Saturday, January 30, 2016

Longbourn Does Not Disappoint

Bibliophiles, I just saw the trailer for Pride and Prejudice and Zombies, and it got me thinking about Jane Austen's work and the cottage industry that has erupted around it.

In that spirit, here is one of my favorite Austen offshoots, Longbourn by Jo Baker.

By Jo Baker
Vintage Books, 2013
332 pages

Jane Austen’s world is filled with carriages, ball gowns, manor homes, and elaborate dinner parties. Part of the fun for me has been dreaming of these glorious occasions, of someone lacing me into my gown or cooking every meal.

But who cleaned Elizabeth Bennet’s muddy dress after she trudged to Netherfield Park?

Jo Baker provides a possible answer in her excellent novel, Longbourn. Although described as Pride and Prejudice meets Downton Abbey, it really is so much more.

For all my years of reading Austen, I never once thought about the Herculean task of laundry day at the Bennet home, where the book opens, or the monumental effort it took cooks of the period to serve three meals a day plus tea from scratch.

This is not a piece of Jane Austen fan fiction. Yes, the Bennet family, plus Darcy, Bingley, and the lot appear, but it is through the servants’ eyes that we see them. Baker researched the duties and lives of Regency workers and describes in detail how they kept the households running.

Sarah, the protagonist, is compelling and her perspectives and ruminations enlightening. We also see Mrs. Hill and her staff, comprised of her husband, James, the footman, and Polly, the youngest maid. The novel does a solid job of illustrating class differences. The Bennet girls and their mother diddle around with needlework, music, and flower arranging, while Sarah and Polly boil petticoats and polish boots, empty chamber pots and feed the pigs.

The characters come alive through a strong narrative. It’s not necessary to have read Pride and Prejudice to enjoy Longbourn; it stands on its own quite well. If you fancy yourself a Janeite, however, I think you’d truly enjoy this piece for a fresh perspective on a most beloved literary world.

Friday, October 30, 2015

All Hallow's Eve with the Bibliophiles

In my second book, Until My Soul Gets It Right, members of the bibliophiles book club take a field trip to All Hallow's Eve at Naper Settlement, an outdoor living history museum. I thought it might be fun to share their experience here. Happy Halloween!

Excerpt from Until My Soul Gets It Right 

Copyright © 2012 by Karen Wojcik Berner

Maple trees blazed brilliant reds and oranges, while elms burst golden yellows. Leaves of all sizes rode through the sky on gentle breezes, while the sun presided over this glorious sixty-three-degree day. Pumpkins rested on doorsteps and house stairs, waiting to be carved. Ghouls hung from trees. Graveyards sprouted up on front lawns. Catherine had forgotten how much she enjoyed Halloween in the Midwest. The purples, rusts, and golds of the mums. The front bushes covered in fake spider webs. There was mischief in the air. “Sure you don’t want to come?” she asked Will while fluffing her hair.

_Provided records_

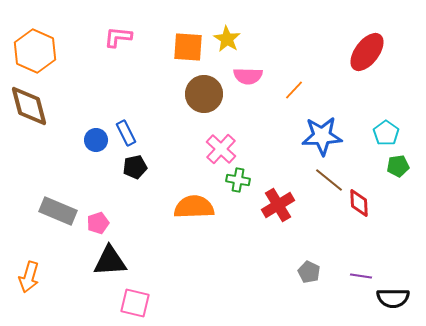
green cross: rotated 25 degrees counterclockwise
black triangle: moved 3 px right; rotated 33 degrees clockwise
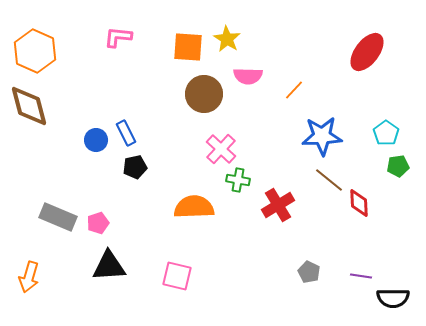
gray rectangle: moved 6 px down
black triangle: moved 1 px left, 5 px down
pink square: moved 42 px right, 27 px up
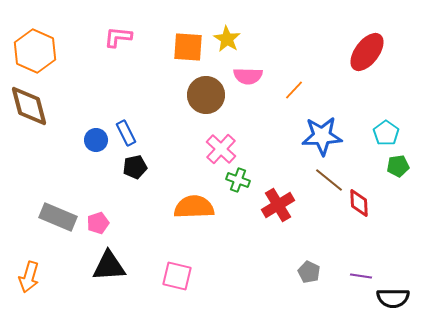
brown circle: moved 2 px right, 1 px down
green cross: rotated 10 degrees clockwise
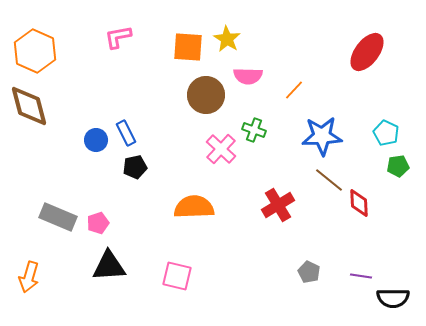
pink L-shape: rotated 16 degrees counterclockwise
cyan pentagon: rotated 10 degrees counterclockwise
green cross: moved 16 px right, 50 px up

_Exercise 1_
In the blog post, which chores are Sarah and Polly said to do while the Bennet girls and their mother occupy themselves with other pastimes?
_Exercise 2_
Reproduce the lines of the records from the line that contains "pink L-shape: rotated" through the end of the records, inclusive.
The blog post and the records have no connection to each other.

_Complete output 1_
- Boil petticoats
- Polish boots
- Empty chamber pots
- Feed the pigs

_Complete output 2_
pink L-shape: rotated 16 degrees counterclockwise
cyan pentagon: rotated 10 degrees counterclockwise
green cross: moved 16 px right, 50 px up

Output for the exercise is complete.